▶ **Text block**:

'''

Nope, newline just means have each word on a seperate line.

Also make sure you downloaded the latest version. I was lazy and forgot to test it the last time, and it wasn't properly searching the question side. I've fixed it now.

http://massmirror.com/b5564ce5910930f72cf2351d45746b40.html


smart.fm corpus - dawhite - 2009-09-09

Yay for fixes.

Also, as relates to the auto-search-generation thing I mentioned above, I just realized it probably only makes sense to create a search file with your SUSPENDED vocab, the reason being that you'll never need to unsuspend vocab that's already unsuspended...


smart.fm corpus - bombpersons - 2009-09-09

dawhite Wrote:Yay for fixes.

Also, as relates to the auto-search-generation thing I mentioned above, I just realized it probably only makes sense to create a search file with your SUSPENDED vocab, the reason being that you'll never need to unsuspend vocab that's already unsuspended...
I added a suspend script as well so you can do that too =D

http://massmirror.com/b5564ce5910930f72cf2351d45746b40.html


smart.fm corpus - bombpersons - 2009-09-09

IceCream Wrote:I'm still looking for a way for anki to recognise the kanji in the smartfm sentences, if anyone knows how i can get it to do this, please let me know!
What do you mean? Can't search?


smart.fm corpus - dawhite - 2009-09-09

Er... there may be a chance I'm missing something here. I just took a look at suspend.py and it looks like what it does is suspend all terms that match the search terms. Is that right?

What I was trying to express before, in my characteristically unclear manner, was that I wanted to be able to do the following:

1 - Open your anki vocab deck
2 - Get a dictionary of the cards in that deck THAT ARE ALREADY SUSPENDED
3 - Export this to a text file
4 - Use this text file as the "search" file on your sentence deck. However, what gets outputted is not a list of the sentences that were matched, but rather a list of the (suspended) vocab words that matched sentences.
5 - Now unsuspend those vocab words in your vocab deck.

I'm guessing this would be a pretty easy mod. The only thing I am missing is how to tell if a card is suspended or not. Is there documentation for this somewhere, incidentally?


smart.fm corpus - bombpersons - 2009-09-09

dawhite Wrote:Er... there may be a chance I'm missing something here. I just took a look at suspend.py and it looks like what it does is suspend all terms that match the search terms. Is that right?

What I was trying to express before, in my characteristically unclear manner, was that I wanted to be able to do the following:

1 - Open your anki vocab deck
2 - Get a dictionary of the cards in that deck THAT ARE ALREADY SUSPENDED
3 - Export this to a text file
4 - Use this text file as the "search" file on your sentence deck. However, what gets outputted is not a list of the sentences that were matched, but rather a list of the (suspended) vocab words that matched sentences.
5 - Now unsuspend those vocab words in your vocab deck.

I'm guessing this would be a pretty easy mod. The only thing I am missing is how to tell if a card is suspended or not. Is there documentation for this somewhere, incidentally?
Huh? I'm not following you. Do you mean to find all the vocab that are in suspended sentences?


smart.fm corpus - bombpersons - 2009-09-09

IceCream Wrote:no, i mean, like, you know the bit in anki (i think its part of the japanese plugin) that gives you the kanji figures for your deck, like which ones you've seen and not seen yet? Well, when i dl smartfm sentences, the kanji in them isn't recognised in the kanji count, so i don't know how many i've actually learnt... i dunno if theres anything i can do to change it?

'''

▶ **Work item A**: In the forum thread, which file did dawhite look at before asking whether it suspends all terms that match the search terms?

▶ **Saved entries**:

'''

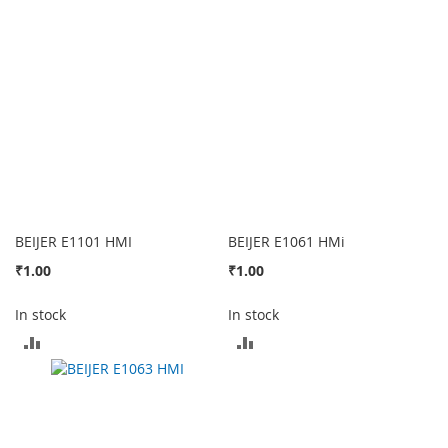
COMPARE
COMPARE
BEIJER E1101 HMI
BEIJER E1061 HMi
₹1.00
₹1.00
In stock
In stock
ADD
ADD
TO
TO
COMPARE
COMPARE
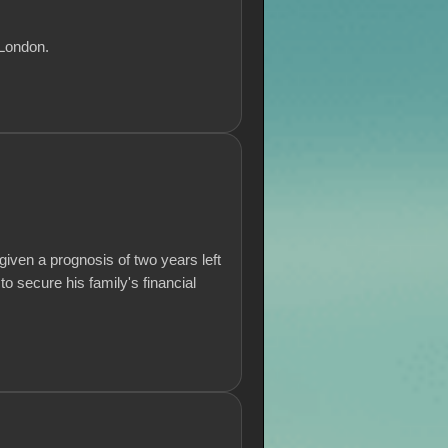
 London.
iven a prognosis of two years left
to secure his family's financial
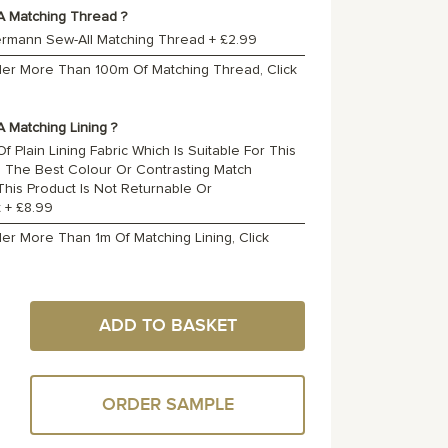
A Matching Thread ?
ermann Sew-All Matching Thread
+
£2.99
rder More Than 100m Of Matching Thread, Click
 Matching Lining ?
f Plain Lining Fabric Which Is Suitable For This
o The Best Colour Or Contrasting Match
 This Product Is Not Returnable Or
t
+
£8.99
der More Than 1m Of Matching Lining, Click
ADD TO BASKET
ORDER SAMPLE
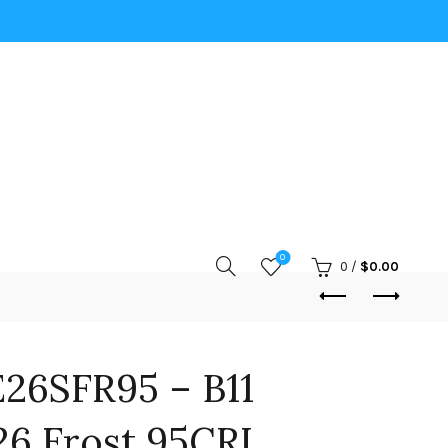
0
0
/
$
0.00
26SFR95 – B11
6 Frost 95CRI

'''

▶ **Work item B**: Please extract the saved entries from their start through the line containing "to secure his family's financial", and leave the pictures out.

▶ **Task solution A**: suspend.py

▶ **Task solution B**:
COMPARE
COMPARE
BEIJER E1101 HMI
BEIJER E1061 HMi
₹1.00
₹1.00
In stock
In stock
ADD
ADD
TO
TO
COMPARE
COMPARE
 London.
iven a prognosis of two years left
to secure his family's financial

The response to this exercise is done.